Latest de-peg drama highlights risks of restaking
Each day, Coinrule will run through the state of the digital assets market for Blockbeat, your home for news, analysis, opinion and commentary on blockchain and digital assets.
At its best, Decentralised Finance (DeFi) turns money into composable lego blocks. They can be combined together for different use cases. Players can put other legos on top of each other. The legos have high levels of liquidity, composability and can be used by anyone in a permission-less way. But these advantages come with a high and often still underestimated degree of risk.
In the latest drama, Renzo-ETH, known as ezETH, suffered a depeg. It normally is pegged to Ethereum at a 1:1 ratio. Renzo is one of the many so-called ‘liquid staking tokens’ (LST) that have received widespread attention in the market. LSTs give users access to Ethereum staking yield without forcing the user to actually stake their ETH. LST providers like Lido, the largest player in this space, take care of the staking for you and net a percentage of the staking yield in return. The user gets an LST token such as StETH (‘Lido-Staked-ETH’) that represents their position. In turn, users can put these LST tokens to work in other DeFi protocols. For example, users can deposit them on lending protocols and earn further yield.
A few months ago, the LST market took another step towards over-excitement with the launch of Eigenlayer. Eigenlayer allows ETH Stakers to ‘lend’ their economic security to other protocols and get paid for it. Currently, ETH Stakers secure the Ethereum Blockchain and earn a staking reward.
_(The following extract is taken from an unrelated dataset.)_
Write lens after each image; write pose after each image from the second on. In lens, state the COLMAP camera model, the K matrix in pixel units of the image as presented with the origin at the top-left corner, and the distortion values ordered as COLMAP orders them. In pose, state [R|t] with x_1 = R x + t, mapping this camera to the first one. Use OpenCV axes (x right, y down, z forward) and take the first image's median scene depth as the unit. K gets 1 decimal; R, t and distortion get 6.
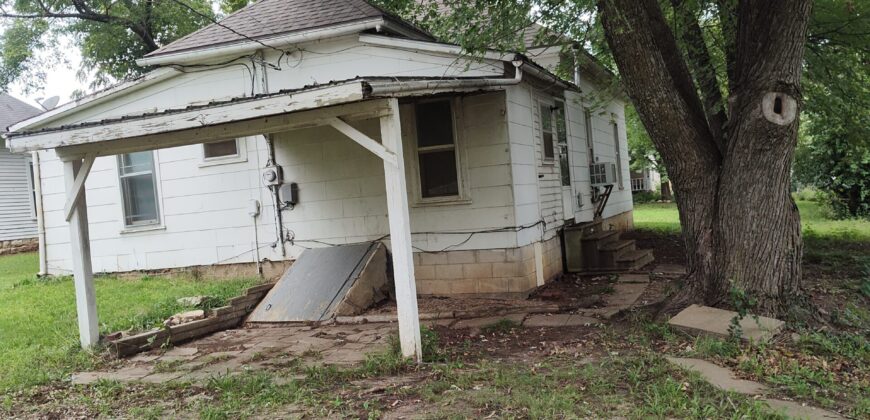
lens RADIAL K [[816.4, 0, 435.0], [0, 816.4, 210.0], [0, 0, 1]] dist [0.075097, -0.000853]
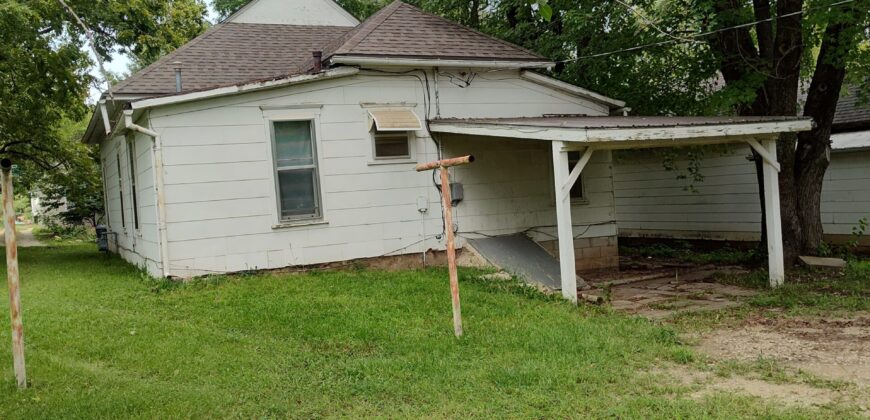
lens RADIAL K [[816.4, 0, 435.0], [0, 816.4, 210.0], [0, 0, 1]] dist [0.075097, -0.000853]
pose [[0.648236, 0.030105, 0.760844, -1.076144], [0.011229, 0.998731, -0.049085, 0.061189], [-0.761357, 0.040362, 0.647075, 0.266681]]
With Eigenlayer, they can earn an Ethereum staking reward but also rewards from other projects that would use Ethereum Staker’s ‘services’ as network validators. LST providers can now stake their ETH with Eigenlayer. By holding the LST, users receive ETH staking yield, Eigenlayer ‘re-staking’ yield and potential yield from further depositing their LST in a lending protocol.
But this would not be Crypto if this is where it stops. LST providers like Renzo, Swell, Lido and EtherFi already have or are launching their own governance tokens. By holding LSTs from these providers, users qualify for potential airdrops of the LST’s governance tokens as well as a future airdrop of the Eigenlayer token.
This is where things went wrong for Renzo. Their airdrop announcement revealed a surprisingly low amount of total token supply that would go to LST holders. As a consequence, ezETH holders immediately started to sell. The ezETH price temporarily de-pegged to below $1,000 per token versus Ethereum at over $3,000. Many users who had borrowed against their ezETH positions suffered liquidations overnight. The peg has since mostly recovered.
To traditional finance, this level of money lego blocks appears mind-blowing. On the plus side, it highlights the potential of what can be built with DeFi. Unlike with FTX, observers could follow each step in this cascade in a transparent way on-chain. The peg recovered because each ezETH is 1:1 backed by Ethereum held in a Smart Contract auditable by anyone. The risks may be high, but watching DeFi mechanics play out in real-time can also be a thing of beauty.